Sunday 31 July 2022

Students making mistakes (London / Paris)

Student in Paris has been missing lessons here and there for various reasons (health, etc.), and is starting to forget more and more of her Chinese (and English since she moved back to Paris because of Brexit).

As she’s 78, I think it’s already remarkable that she should want to be carrying on at all with the gruelling routine of learning Chinese.  I’ve always said, “It’s attitude, more than aptitude, that counts.”


During last week’s lesson, as she was discovering more gaps in her Chinese, she started to apologise.  


My attitude about students learning Chinese is that unless they’re taking an exam, in which case they’ll just have to knuckle down and get on with it, what’s most important is for them to enjoy the learning.  


With this student, the most elderly in my current small clutch, it’s even more important that she should not be reminded yet again of her failing memory.


So, to help lift her out of her depression about this, I said to her, “If students don’t make mistakes, I’ll be out of a job!”


She laughed — long and loud.


(London / Paris, 2022)

Monday 25 July 2022

True charitable spirit: 01 (London)

I teach Mandarin and English at a north London Chinese community centre, the Islington Chinese Association.  It’s not just a place for (mainly old) people to get together and socialise, join in the activities (qigong, taiji, ping pong, karaoke, Cantonese opera, Chinese card games), eat in the canteen.  They also organise away-tours: pre-Covid, they’d go to Europe; now, they only go to other parts of the UK.  

What’s admirable is also that they run counselling sessions for alcohol and drug addicts (all non-Chinese, as it happens).  So, it’s not just a place that serves the Chinese community, but the community at large.  


It’s a place with a truly charitable spirit.


(London, 2022)

True charitable spirit: 02 (London)

The Friday kitchen team at the Islington Chinese Association is a different group of people from the Tuesday to Thursday one. 

The assistant is Bobby whose wife is a volunteer at the reception on Fridays.


Yesterday there were two ladies I’d never seen before: a younger one (40s? 50s?) with an older one (70s? 80s?). Not sure if they’re related.


At one point before lunch was served, I saw that the old lady was in tears. (She was earlier talking to Bobby’s wife when she got in, talking about something unhappy by the looks of it.) 


Bobby, in spite of being needed in the kitchen as lunch was about to be served, kept consoling the old lady, saying sympathetic and supportive things, “Let’s go for a cup of tea later, OK?  Don’t dwell on it, OK?”  He's a big man, but he was so gentle with her.


It was the way he was handling her that moved me: so kind and caring.


(London, 2022)

True charitable spirit: 03 (London)

The Friday cook at the Islington Chinese Association is a lady called Hou jiě (Sister Hou). 

During the wild garlic season, I was picking wild garlic regularly and giving bunches away to people, mostly the ones at the centre, including Hou jiě. 


One Friday, I went in with another lot of wild garlic, and offered a bunch to Hou jiě.  She said, referring to her assistant Bobby (whom I’d not spoken to before — I’d only seen working him around the kitchen), “You’ve already given me some.  He hasn’t had any yet.  Give them to him.”  So altruistic.


I then went out to the reception and offered some to the reception volunteer.  As I was filling a bag, Bobby came out and said, “She’s my wife, you’ve already given me some, so let someone else have this lot.”  So kind and generous.


It’s such a caring place.


(London, 2022)

Tuesday 12 July 2022

Genes skipping a generation (Beijing / London)

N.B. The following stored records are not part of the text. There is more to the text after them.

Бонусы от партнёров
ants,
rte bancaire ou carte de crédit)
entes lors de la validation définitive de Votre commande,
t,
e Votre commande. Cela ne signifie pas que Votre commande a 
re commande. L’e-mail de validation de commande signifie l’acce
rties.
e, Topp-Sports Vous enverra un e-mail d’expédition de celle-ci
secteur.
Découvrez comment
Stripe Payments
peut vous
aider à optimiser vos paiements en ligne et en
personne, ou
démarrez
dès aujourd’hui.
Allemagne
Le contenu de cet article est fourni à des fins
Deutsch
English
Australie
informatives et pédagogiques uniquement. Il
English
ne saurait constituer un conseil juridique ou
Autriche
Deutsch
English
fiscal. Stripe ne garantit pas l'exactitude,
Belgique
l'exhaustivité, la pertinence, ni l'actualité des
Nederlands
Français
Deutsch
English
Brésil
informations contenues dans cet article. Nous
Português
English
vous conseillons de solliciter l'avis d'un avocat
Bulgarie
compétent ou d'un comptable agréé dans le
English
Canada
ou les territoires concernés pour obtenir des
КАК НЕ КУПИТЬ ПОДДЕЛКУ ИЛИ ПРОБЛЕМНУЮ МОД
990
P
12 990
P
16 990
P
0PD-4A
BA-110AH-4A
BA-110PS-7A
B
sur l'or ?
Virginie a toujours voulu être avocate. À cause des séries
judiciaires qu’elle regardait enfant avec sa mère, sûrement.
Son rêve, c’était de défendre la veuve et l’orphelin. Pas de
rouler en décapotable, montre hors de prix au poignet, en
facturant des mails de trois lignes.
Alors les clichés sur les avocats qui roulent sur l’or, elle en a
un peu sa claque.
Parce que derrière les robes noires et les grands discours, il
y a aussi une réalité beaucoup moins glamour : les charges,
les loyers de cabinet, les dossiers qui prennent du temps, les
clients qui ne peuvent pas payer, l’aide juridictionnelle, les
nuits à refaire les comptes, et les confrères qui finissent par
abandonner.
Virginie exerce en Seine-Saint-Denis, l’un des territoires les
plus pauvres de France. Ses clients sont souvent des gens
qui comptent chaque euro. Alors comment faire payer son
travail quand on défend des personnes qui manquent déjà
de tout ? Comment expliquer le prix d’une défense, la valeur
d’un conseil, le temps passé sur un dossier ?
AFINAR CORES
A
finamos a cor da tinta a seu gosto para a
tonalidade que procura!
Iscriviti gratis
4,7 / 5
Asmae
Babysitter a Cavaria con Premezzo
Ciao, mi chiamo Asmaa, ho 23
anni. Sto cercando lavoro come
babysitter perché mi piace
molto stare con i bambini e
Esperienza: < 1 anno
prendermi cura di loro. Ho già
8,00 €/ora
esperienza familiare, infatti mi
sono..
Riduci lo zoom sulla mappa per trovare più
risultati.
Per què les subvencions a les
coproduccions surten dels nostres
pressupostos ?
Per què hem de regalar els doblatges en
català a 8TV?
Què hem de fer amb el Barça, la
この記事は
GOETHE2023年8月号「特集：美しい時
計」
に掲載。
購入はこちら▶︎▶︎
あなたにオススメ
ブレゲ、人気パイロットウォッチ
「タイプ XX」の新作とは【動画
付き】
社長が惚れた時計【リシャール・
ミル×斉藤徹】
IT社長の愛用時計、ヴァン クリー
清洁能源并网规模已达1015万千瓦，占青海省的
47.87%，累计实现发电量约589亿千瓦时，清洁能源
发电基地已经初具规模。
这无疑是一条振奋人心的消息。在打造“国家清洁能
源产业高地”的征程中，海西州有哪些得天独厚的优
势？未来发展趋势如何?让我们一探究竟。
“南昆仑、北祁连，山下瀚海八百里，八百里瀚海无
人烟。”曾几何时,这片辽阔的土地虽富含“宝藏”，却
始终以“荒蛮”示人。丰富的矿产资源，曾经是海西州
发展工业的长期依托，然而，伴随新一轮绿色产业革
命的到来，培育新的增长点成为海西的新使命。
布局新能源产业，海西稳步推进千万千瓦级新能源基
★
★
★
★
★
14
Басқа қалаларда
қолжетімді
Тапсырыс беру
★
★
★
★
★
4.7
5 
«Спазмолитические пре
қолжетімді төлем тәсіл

Ive been asked to tutor a very bright six-year-old boy in his schoolwork, mainly because he has trouble focusing.  

James’s maternal grandma is from Yunnan in S.W.China, and has been learning English with me on and off.  James was born here in London, has an English father, goes to an English school, has English friends, doesnt speak that much Chinese, yet bizarrely pronounces some of his English words just like his maternal grandma. 

Grandma will consistently do the Italian insert-a-vowel-after-a-consonant thing, so “did” comes out as “didda”, “bought” as “boughta”, etc.  James does that too, though not on the same scale.

Grandma pronounces sport as si-portspring as si-pring.  Ditto James.

Yet grandma doesn’t really speak much to him on the phone as her English is still hardly good enough to make sense (although she’s been gaining confidence and trying harder and more often), so it can’t be that.

It was grandma whod recommended me for the tutoring, saying to Jamess mother, I know the very person who can discipline him!  So, Ive been reporting back to her on James's progress (his marks have improved at school).  

On the subject of his English pronunciation being just like hers, I offered this explanation: “Id heard that genes skip a generation, so it must be that!

PS: (from googling) “...the expression or manifestation of genes — traits — can skip generations under some circumstances.